Ни у кого из уехавших из России ученых я не заметила ностальгии: «Обычно говорят про рябины и березки – вот они, Катя, посмотрите по сторонам». Вдоль берега действительно шуршат слабыми желтеющими осенними листочками и березки, и рябины, и вообще, если бы не гигантский водопад и возвышающееся над ним гигантское же казино, – пейзаж очень и очень среднероссийский. «А Чехов, Достоевский, Пушкин, Есенин, Мандельштам и Цветаева – они в каждом доме, да и здесь тоже (профессор стучит по виску), от этого уже никуда не денешься».

Мне так и не удалось спровоцировать его на сравнение «здесь» и «там». Профессор Гудков из благородной породы знакомых по книгам русских исследователей «золотого века» науки: открытых миру и любящих Родину. Главная движущая сила его и его соратников – желание работать и создавать лекарства, двигаться вперед. Если по какой-то причине в США для этого больше возможностей, значит, надо работать в США. И хорошо делать свое дело. «Иначе зачем всё?» – повторяет Андрей Гудков.

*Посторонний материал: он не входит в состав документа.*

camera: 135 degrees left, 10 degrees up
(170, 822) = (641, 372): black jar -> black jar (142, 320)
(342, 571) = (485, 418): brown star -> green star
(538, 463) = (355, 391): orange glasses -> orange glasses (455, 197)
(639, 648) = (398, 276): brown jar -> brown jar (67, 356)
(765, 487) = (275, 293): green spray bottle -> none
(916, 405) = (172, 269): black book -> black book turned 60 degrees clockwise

Грохочет Ниагарский водопад, я пытаюсь перекричать грохот: «Мне о вас говорил Чубайс!» Профессор не слышит. Кивает из вежливости. Мы бредем к кафе, где еще успеем поговорить о третьей фазе клинических испытаний, которую проходит перед выходом на рынок любое противораковое лекарство. И которую именно сейчас проходят сразу несколько препаратов, созданных в лаборатории профессора Андрея Гудкова, русского американца, не чувствующего себя беглецом. Русского ученого, не потерявшего свою национальную идентичность, но ставшего ученым с мировым именем. И с открытыми миру возможностями.

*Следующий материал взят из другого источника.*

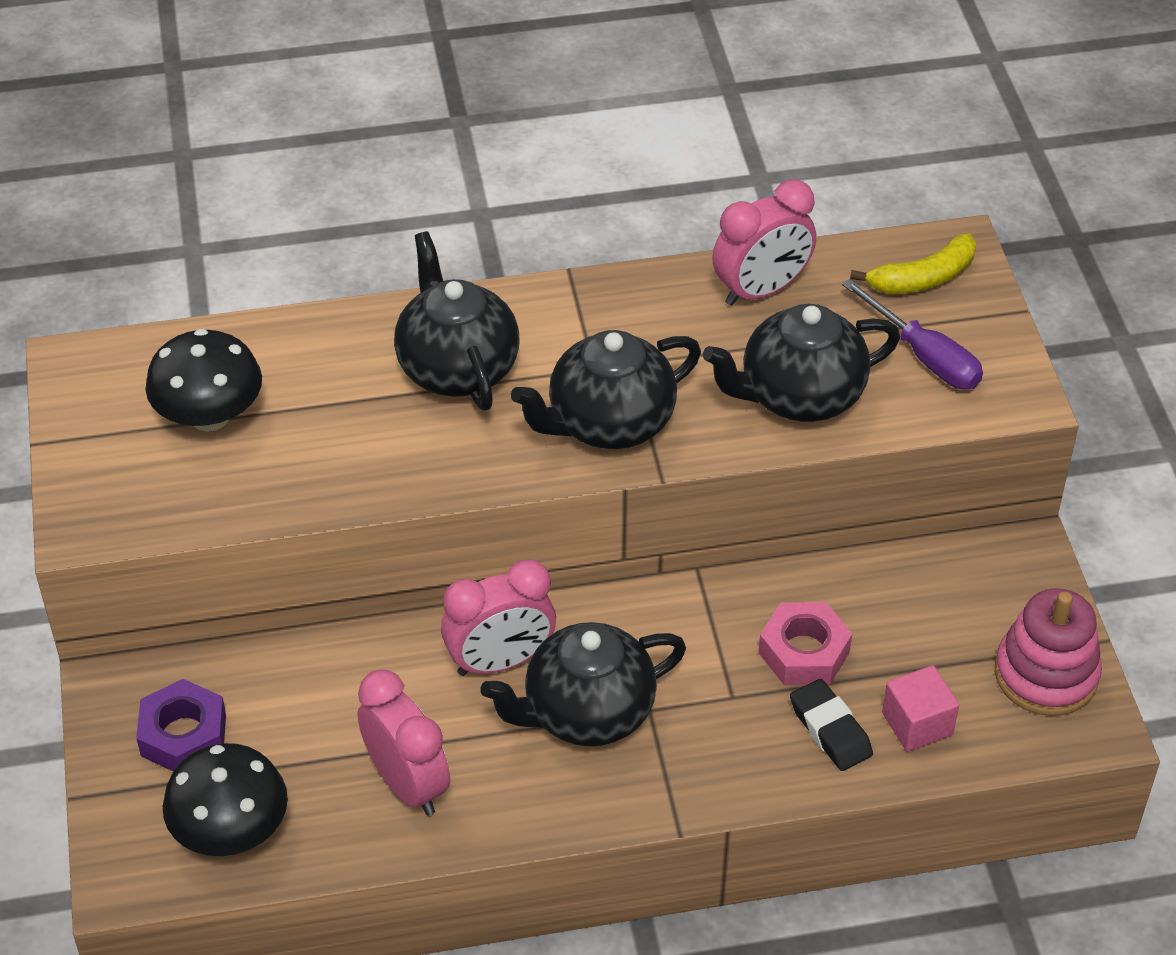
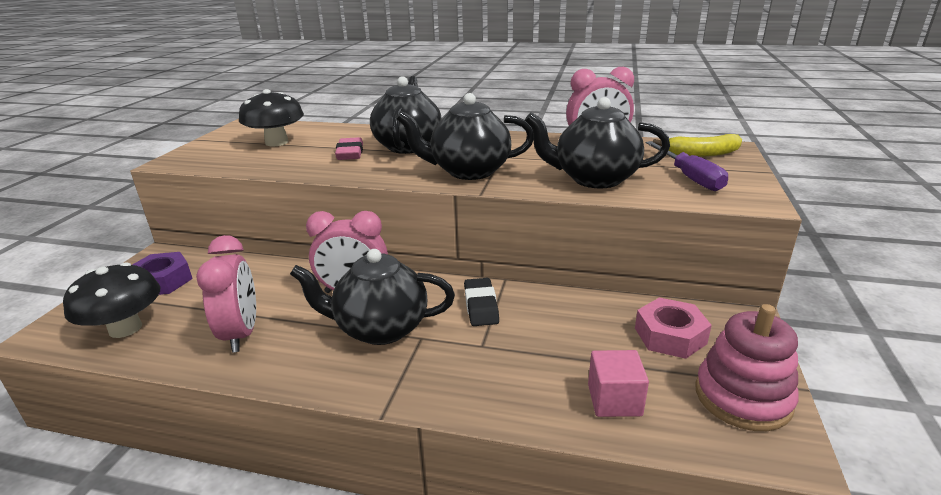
camera: 25 degrees right, 20 degrees down
(377, 418) = (350, 153): none -> pink eraser
(804, 652) = (548, 334): pink nut -> pink nut (670, 336)
(830, 730) = (541, 384): black eraser -> black eraser (481, 306)

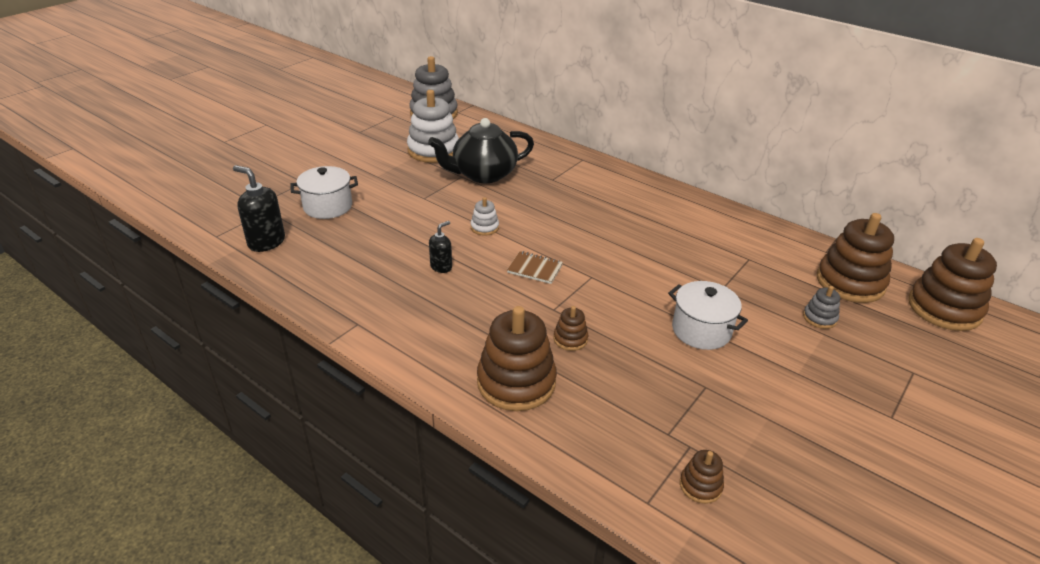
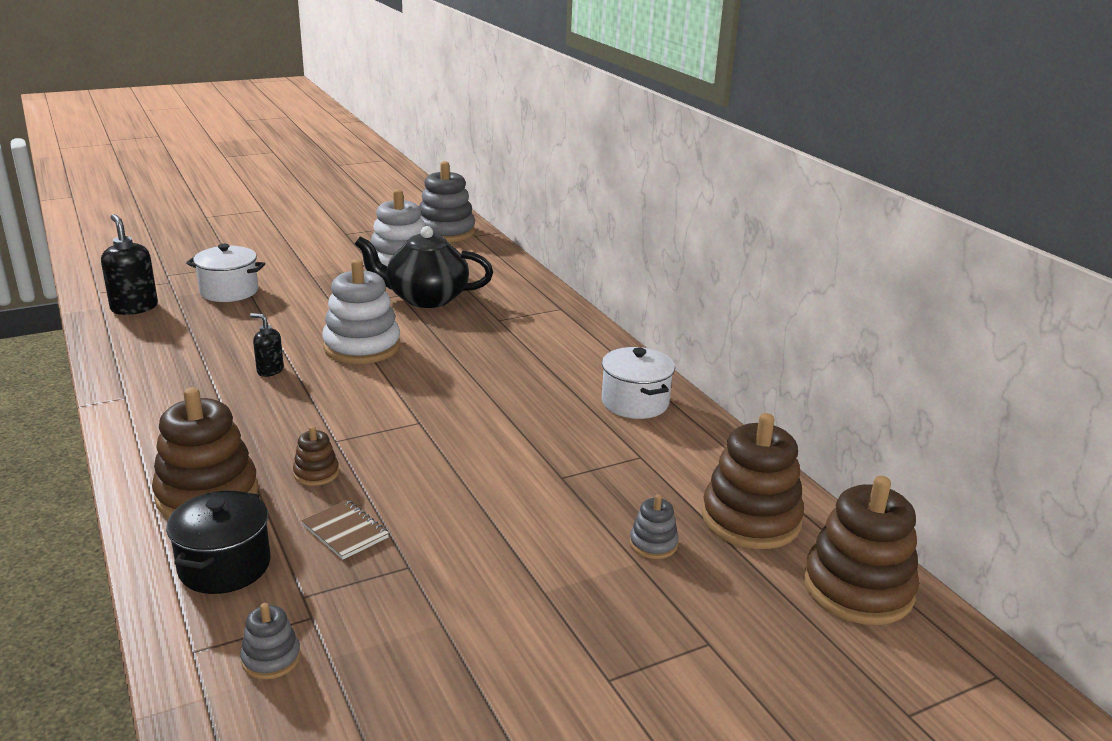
camera: 25 degrees right, 10 degrees down
(441, 267) = (270, 370): black soap dispenser -> black soap dispenser turned 135 degrees counterclockwise
(484, 227) = (362, 347): white stacking toy -> white stacking toy, size x2.13
(535, 269) = (365, 398): brown notebook -> brown notebook (345, 531)
(593, 432) = (225, 566): none -> black pot
(700, 486) = (271, 658): brown stacking toy -> grey stacking toy
(701, 330) = (479, 510): white pot -> white pot (635, 403)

«После второй фазы, – сообщает Гудков, – происходит наибольшее количество продаж, то есть лекарство из биотехнологической компании, от первичных разработчиков переходит к фармацевтическим гигантам. Они внимательно, как парящие орлы, смотрят на клинические испытания во всем мире и, когда видят, что в этом месте проклюнулась эффективная вторая фаза, пикируют и хватают, и тащат в гнездо, расплачиваясь с родителями этого лекарства, оставляя бизнесменов-организаторов счастливыми и довольными. Потому что только у них есть средства для масштабной третьей фазы, только они потом смогут обеспечить полномасштабное производство и маркетинг. Третья фаза – это фаза, после которой FDA может принять решение дать этому лекарству разрешение на клиническое использование, а значит, и на продажу. Потому третья фаза с точки зрения пациентов – самая главная».

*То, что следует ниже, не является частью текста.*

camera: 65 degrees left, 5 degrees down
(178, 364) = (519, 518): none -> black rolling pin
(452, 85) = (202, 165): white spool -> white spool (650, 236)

«Тут надо понимать, что FDA со всем его огромным и довольно неповоротливым механизмом сильно пытается не отстать от темпа, в котором сегодня развивается наука», – говорит мне онколог Михаил Ласков. Мы с ним идем, точнее, я бегу рысцой за быстро шагающим от метро «Молодежная» доктором. Через три с половиной минуты в клинике амбулаторной онкологии и гематологии, основанной Ласковым, начнется Tumor board. Ласков и его двое молодых коллег пишут фломастером на стене перечень всех важных научных и медицинских публикаций, касающихся клинических испытаний онкологических препаратов, которые случились за прошедшую неделю. Какие исследования по каким препаратам стартовали? Какие объявили о промежуточных результатах? Какие были закрыты как неуспешные? О каких в профессиональной среде говорят как о перспективных? О том, как быстро результат научных исследований может коснуться пациентов, Ласков говорит: «Формально от такого монстра, как FDA, зависит не только возможность продажи лекарства на рынке, но и то, как скоро оно там появится. Но FDA принимает решения медленно, а мир ускоряется. Все (в том числе и в FDA) довольно давно это поняли и стали думать, что делать, потому что делать что-то действительно надо. В связи с этим появились новые статусы исследований, которыми оперирует FDA. Например, статус Breakthrough therapy designation (прорывная терапия) означает, что лекарство, которое поступило на рассмотрение, многообещающе настолько, что ждать 10 лет, пока его испытают на 10 000 пациентов в разных странах, мы не можем. Поэтому мы прямо сейчас его временно допустим к применению.